Greedy Ascent Hill Climber (GAHC)


xlOptimizer implements Greedy Ascent Hill Climber (GAHC), a local optimizer that can be applied to a binary chromosome [1]. This local optimizer can be invoked for a prescribed function evaluations at the end of a standard Genetic Algorithms (GA) analysis, in order to obtain the local optimum corresponding to the best solution found by the GA. However, GAHC is also available as a stand-alone algorithm, in which case a random individual is used as starting point.

How does it work?

The algorithm uses a starting point for the analysis, which is a binary chromosome. This chromosome is constantly mutated until a point that no improvement is observed.

Mathematical formulation

Each bit of the chromosome is flipped to the opposite value (0 to 1 and vice versa) at a position which changes in an endless loop along the chromosome length. The objective value of the mutant is compared to the one of the currently best chromosome. If the mutant is better, it becomes the currently best chromosome. The process is ended when a full loop along the chromosome length has been achieved without improvement. At this point, the currently best chromosome is the local optimum [1].

Options in xlOptimizer

The following options are available in xlOptimizer:

Step 1

hill climber xloptimizer options step 1

Enter a short title for the scenario. The log files will be saved to a subfolder with this name.

Step 2

hill climber xloptimizer options step 2

Select other algorithm settings. The options are the following:

  • Gray code: Choose whether the chromosome is encoded using Gray code or not.
  • Maximum hill climbing evaluations: Choose the maximum number of function evaluations. The local optimum may be found in less steps.

Step 3

hill climber xloptimizer options step 3

Select the termination criteria. At least one termination criterion must be active. Usually one selects a maximum number of function evaluations and/or a time limit.

Step 4

hill climber xloptimizer options step 4

Select the action when the analysis is finished:

  • Nothing: The last individual analysed remains.
  • Restore previous solution: The solution that was visible before the analysis is restored.
  • Use best: The best solution that was discovered during the analysis is applied.
  • Use best if better than the previous version (recommended): The best solution that was discovered during the analysis is applied only if it is better than the previous solution.
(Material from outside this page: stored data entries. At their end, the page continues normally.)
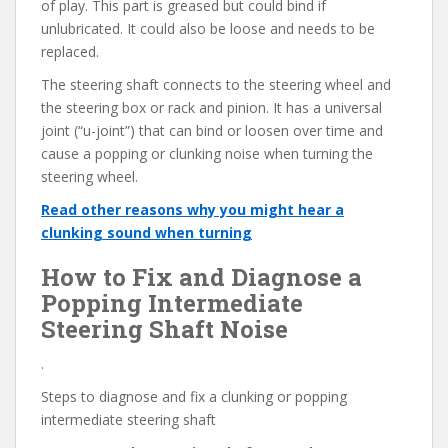
of play. This part is greased but could bind if
unlubricated. It could also be loose and needs to be
replaced.
The steering shaft connects to the steering wheel and
the steering box or rack and pinion. It has a universal
joint (“u-joint”) that can bind or loosen over time and
cause a popping or clunking noise when turning the
steering wheel.
Read other reasons why you might hear a
clunking sound when turning
How to Fix and Diagnose a
Popping Intermediate
Steering Shaft Noise
.
Steps to diagnose and fix a clunking or popping
intermediate steering shaft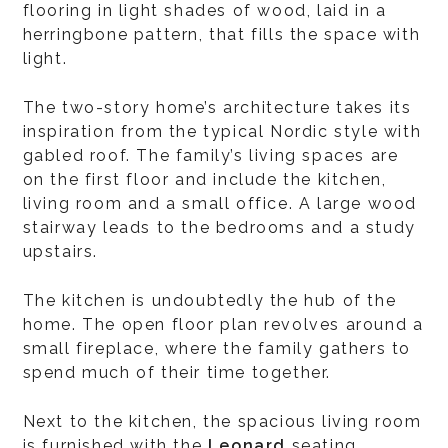
flooring in light shades of wood, laid in a
herringbone pattern, that fills the space with
light.
The two-story home’s architecture takes its
inspiration from the typical Nordic style with
gabled roof. The family’s living spaces are
on the first floor and include the kitchen,
living room and a small office. A large wood
stairway leads to the bedrooms and a study
upstairs.
The kitchen is undoubtedly the hub of the
home. The open floor plan revolves around a
small fireplace, where the family gathers to
spend much of their time together.
Next to the kitchen, the spacious living room
is furnished with the
Leonard
seating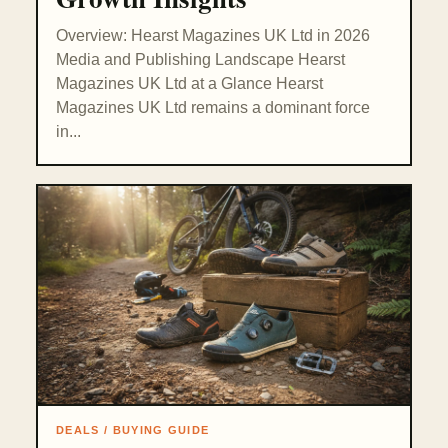
Overview: Hearst Magazines UK Ltd in 2026
Media and Publishing Landscape Hearst
Magazines UK Ltd at a Glance Hearst
Magazines UK Ltd remains a dominant force
in...
DEALS / BUYING GUIDE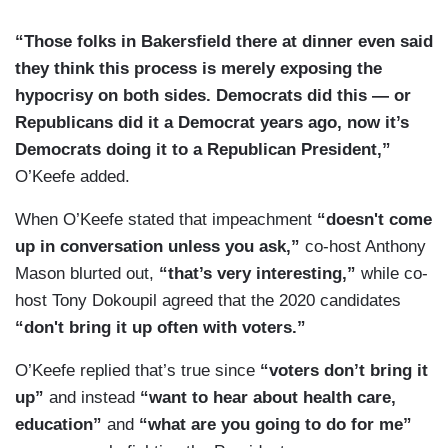
“Those folks in Bakersfield there at dinner even said
they think this process is merely exposing the
hypocrisy on both sides. Democrats did this — or
Republicans did it a Democrat years ago, now it’s
Democrats doing it to a Republican President,”
O’Keefe added.
When O’Keefe stated that impeachment
“doesn't come
up in conversation unless you ask,”
co-host Anthony
Mason blurted out,
“that’s very interesting,”
while co-
host Tony Dokoupil agreed that the 2020 candidates
“don't bring it up often with voters.”
O’Keefe replied that’s true since
“voters don’t bring it
up”
and instead
“want to hear about health care,
education”
and
“what are you going to do for me”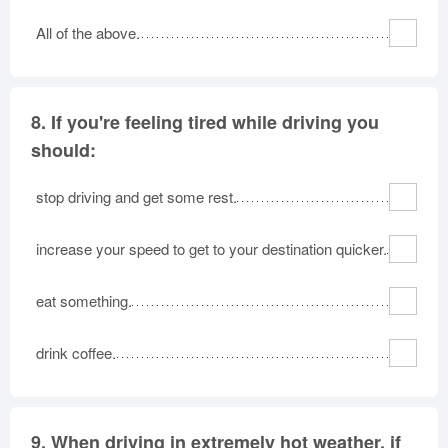
All of the above.
8.
If you're feeling tired while driving you
should:
stop driving and get some rest.
increase your speed to get to your destination quicker.
eat something.
drink coffee.
9.
When driving in extremely hot weather, if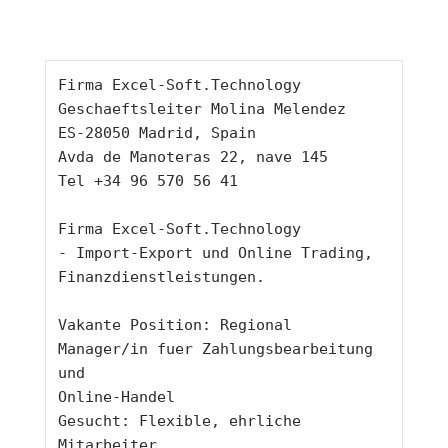
Firma Excel-Soft.Technology
Geschaeftsleiter Molina Melendez
ES-28050 Madrid, Spain
Avda de Manoteras 22, nave 145
Tel +34 96 570 56 41
Firma Excel-Soft.Technology
- Import-Export und Online Trading, 
Finanzdienstleistungen.
Vakante Position: Regional 
Manager/in fuer Zahlungsbearbeitung 
und
Online-Handel
Gesucht: Flexible, ehrliche 
Mitarbeiter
In the opposite case the previous solution is restored.

Step 5

hill climber xloptimizer options step 5

Select whether you want to use random or specific seeds for the random number generator. The seeds must be large negative numbers e.g. -100000. Usually a number of analyses with random seeds is performed. The filename of the log is the seed used in the specific analysis.

Step 6

hill climber xloptimizer options step 6

Select the output path. A subfolder with the name of the scenario will be used. Usually a relative path is used i.e. the absolute path check box is not checked. This results in the output logs being saved in the same path as the project file. 


[1] Eiben, A.E., Smith, J.E., 2003. Introduction to Evolutionary Computing. Springer, New York.